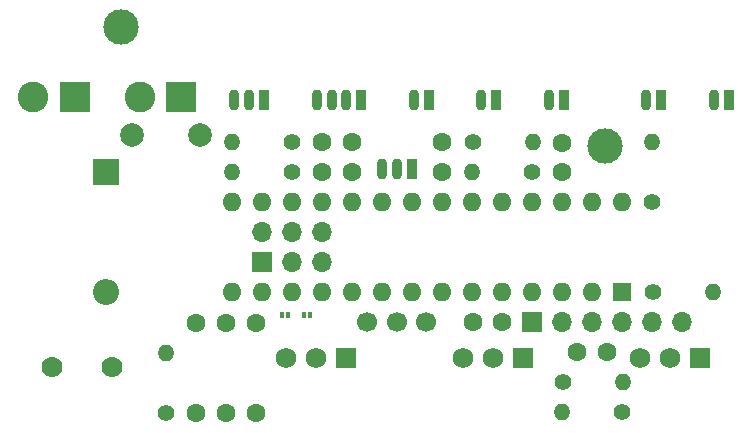
<source format=gts>
G04 #@! TF.FileFunction,Soldermask,Top*
%FSLAX46Y46*%
G04 Gerber Fmt 4.6, Leading zero omitted, Abs format (unit mm)*
G04 Created by KiCad (PCBNEW 4.0.7) date 08/30/19 18:47:50*
%MOMM*%
%LPD*%
G01*
G04 APERTURE LIST*
%ADD10C,0.100000*%
%ADD11O,0.900000X1.800000*%
%ADD12R,0.900000X1.700000*%
%ADD13R,0.850000X1.700000*%
%ADD14O,0.850000X1.800000*%
%ADD15C,1.600000*%
%ADD16R,2.200000X2.200000*%
%ADD17O,2.200000X2.200000*%
%ADD18C,2.000000*%
%ADD19C,1.778000*%
%ADD20R,1.700000X1.700000*%
%ADD21O,1.700000X1.700000*%
%ADD22C,3.000000*%
%ADD23C,1.750000*%
%ADD24R,1.750000X1.750000*%
%ADD25R,1.600000X1.600000*%
%ADD26O,1.600000X1.600000*%
%ADD27R,2.600000X2.600000*%
%ADD28C,2.600000*%
%ADD29C,1.700000*%
%ADD30C,1.400000*%
%ADD31O,1.400000X1.400000*%
%ADD32R,0.400000X0.600000*%
G04 APERTURE END LIST*
D10*
D11*
X150358000Y-92380000D03*
X149088000Y-92380000D03*
D12*
X151628000Y-92380000D03*
D13*
X139055000Y-86500000D03*
D14*
X137805000Y-86500000D03*
X136555000Y-86500000D03*
D13*
X147310000Y-86500000D03*
D14*
X146060000Y-86500000D03*
X144810000Y-86500000D03*
X143560000Y-86500000D03*
D15*
X133350000Y-105410000D03*
X133350000Y-113030000D03*
D16*
X125720000Y-92615000D03*
D17*
X125720000Y-102775000D03*
D18*
X127900000Y-89440000D03*
X133700000Y-89440000D03*
D19*
X126228000Y-109125000D03*
X121148000Y-109125000D03*
D20*
X161788000Y-105315000D03*
D21*
X164328000Y-105315000D03*
X166868000Y-105315000D03*
X169408000Y-105315000D03*
X171948000Y-105315000D03*
X174488000Y-105315000D03*
D22*
X167998000Y-90365000D03*
D23*
X170918000Y-108365000D03*
X173458000Y-108365000D03*
D24*
X175998000Y-108365000D03*
D22*
X126998000Y-80365000D03*
D25*
X169408000Y-102775000D03*
D26*
X136388000Y-95155000D03*
X166868000Y-102775000D03*
X138928000Y-95155000D03*
X164328000Y-102775000D03*
X141468000Y-95155000D03*
X161788000Y-102775000D03*
X144008000Y-95155000D03*
X159248000Y-102775000D03*
X146548000Y-95155000D03*
X156708000Y-102775000D03*
X149088000Y-95155000D03*
X154168000Y-102775000D03*
X151628000Y-95155000D03*
X151628000Y-102775000D03*
X154168000Y-95155000D03*
X149088000Y-102775000D03*
X156708000Y-95155000D03*
X146548000Y-102775000D03*
X159248000Y-95155000D03*
X144008000Y-102775000D03*
X161788000Y-95155000D03*
X141468000Y-102775000D03*
X164328000Y-95155000D03*
X138928000Y-102775000D03*
X166868000Y-95155000D03*
X136388000Y-102775000D03*
X169408000Y-95155000D03*
D27*
X132070000Y-86265000D03*
D28*
X128570000Y-86265000D03*
D27*
X123053000Y-86265000D03*
D28*
X119553000Y-86265000D03*
D29*
X147818000Y-105315000D03*
X150318000Y-105315000D03*
X152818000Y-105315000D03*
D30*
X164368000Y-110395000D03*
D31*
X169448000Y-110395000D03*
D30*
X169368000Y-112935000D03*
D31*
X164288000Y-112935000D03*
D15*
X154168000Y-90075000D03*
X154168000Y-92575000D03*
X146548000Y-90075000D03*
X146548000Y-92575000D03*
X159248000Y-105315000D03*
X156748000Y-105315000D03*
X144008000Y-90075000D03*
X144008000Y-92575000D03*
X165598000Y-107855000D03*
X168098000Y-107855000D03*
D30*
X171988000Y-102775000D03*
D31*
X177068000Y-102775000D03*
D15*
X164328000Y-92615000D03*
X164328000Y-90115000D03*
D30*
X156748000Y-90075000D03*
D31*
X161828000Y-90075000D03*
D30*
X161748000Y-92615000D03*
D31*
X156668000Y-92615000D03*
D23*
X155918000Y-108365000D03*
X158458000Y-108365000D03*
D24*
X160998000Y-108365000D03*
D23*
X140918000Y-108365000D03*
X143458000Y-108365000D03*
D24*
X145998000Y-108365000D03*
D30*
X141428000Y-92615000D03*
D31*
X136348000Y-92615000D03*
D30*
X141428000Y-90075000D03*
D31*
X136348000Y-90075000D03*
D30*
X171948000Y-95115000D03*
D31*
X171948000Y-90035000D03*
D15*
X135890000Y-105410000D03*
X135890000Y-113030000D03*
D30*
X130810000Y-112990000D03*
D31*
X130810000Y-107910000D03*
D20*
X138928000Y-100235000D03*
D21*
X138928000Y-97695000D03*
X141468000Y-100235000D03*
X141468000Y-97695000D03*
X144008000Y-100235000D03*
X144008000Y-97695000D03*
D32*
X140583000Y-104680000D03*
X141083000Y-104680000D03*
X142988000Y-104680000D03*
X142488000Y-104680000D03*
D15*
X138430000Y-105410000D03*
X138430000Y-113030000D03*
D13*
X172710000Y-86500000D03*
D14*
X171460000Y-86500000D03*
D13*
X164455000Y-86500000D03*
D14*
X163205000Y-86500000D03*
D13*
X178425000Y-86500000D03*
D14*
X177175000Y-86500000D03*
D13*
X153025000Y-86500000D03*
D14*
X151775000Y-86500000D03*
D13*
X158740000Y-86500000D03*
D14*
X157490000Y-86500000D03*
M02*

</source>
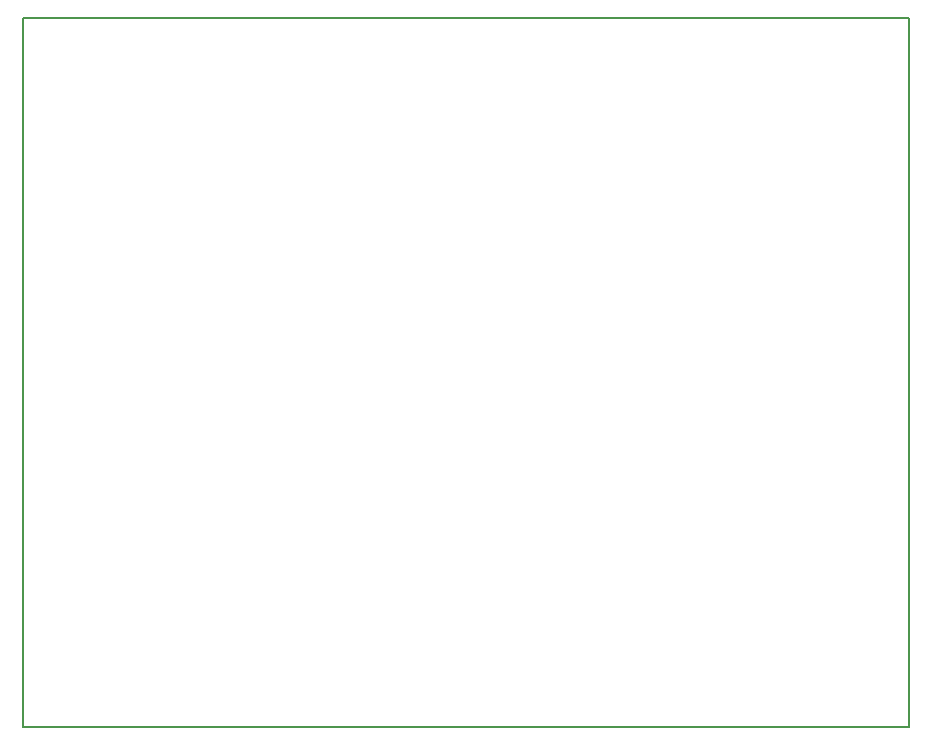
<source format=gm1>
G04 #@! TF.GenerationSoftware,KiCad,Pcbnew,9.0.5*
G04 #@! TF.CreationDate,2025-12-14T20:02:12+01:00*
G04 #@! TF.ProjectId,s3main,73336d61-696e-42e6-9b69-6361645f7063,0.1.1*
G04 #@! TF.SameCoordinates,Original*
G04 #@! TF.FileFunction,Profile,NP*
%FSLAX46Y46*%
G04 Gerber Fmt 4.6, Leading zero omitted, Abs format (unit mm)*
G04 Created by KiCad (PCBNEW 9.0.5) date 2025-12-14 20:02:12*
%MOMM*%
%LPD*%
G01*
G04 APERTURE LIST*
G04 #@! TA.AperFunction,Profile*
%ADD10C,0.200000*%
G04 #@! TD*
G04 APERTURE END LIST*
D10*
X115500000Y-67500000D02*
X190500000Y-67500000D01*
X190500000Y-127500000D01*
X115500000Y-127500000D01*
X115500000Y-67500000D01*
M02*

</source>
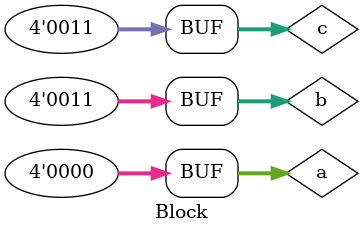
<source format=v>
module Block;  
  reg [3:0] a, b, c, d, e;  
  initial begin
    a = 4'b0000;
    b = 4'b0011;
   // #10 a = 4'b1100;
    c = #20 a + b  ;
    $monitor( $time, " c  = %b " , c);
  end
initial begin 
    $monitor( $time, " c  = %b " , c);
end
endmodule 

</source>
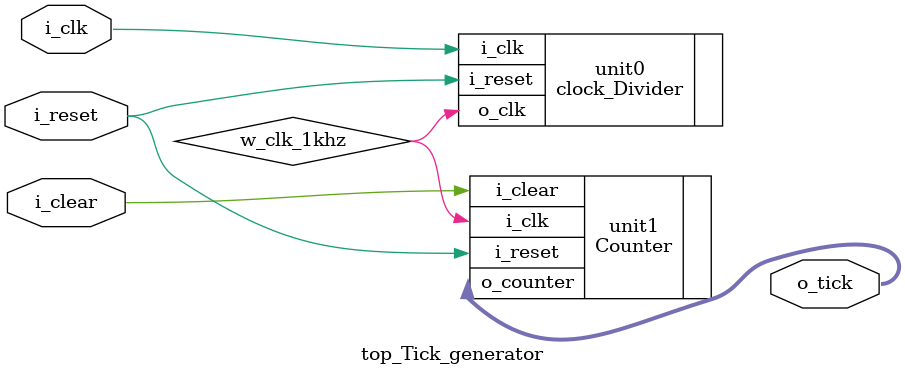
<source format=v>
`timescale 1ns / 1ps

module top_Tick_generator
(
    input i_clk,
    input i_reset,
    input i_clear,
    output [13:0] o_tick
);

    wire w_clk_1khz;

    clock_Divider unit0
    (
        .i_clk(i_clk),
        .i_reset(i_reset),
        .o_clk(w_clk_1khz)
    );    
    
    
    Counter unit1
    (
        .i_clk(w_clk_1khz),
        .i_reset(i_reset),
        .i_clear(i_clear),
        .o_counter(o_tick)
    );
endmodule

</source>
━━━
THE TASK: Select all lines in the listing that include the word "FileFunction".

REPLY TO THE EXERCISE:
G04 #@! TF.FileFunction,Soldermask,Top*
G04 #@! TF.FileFunction,Profile,NP*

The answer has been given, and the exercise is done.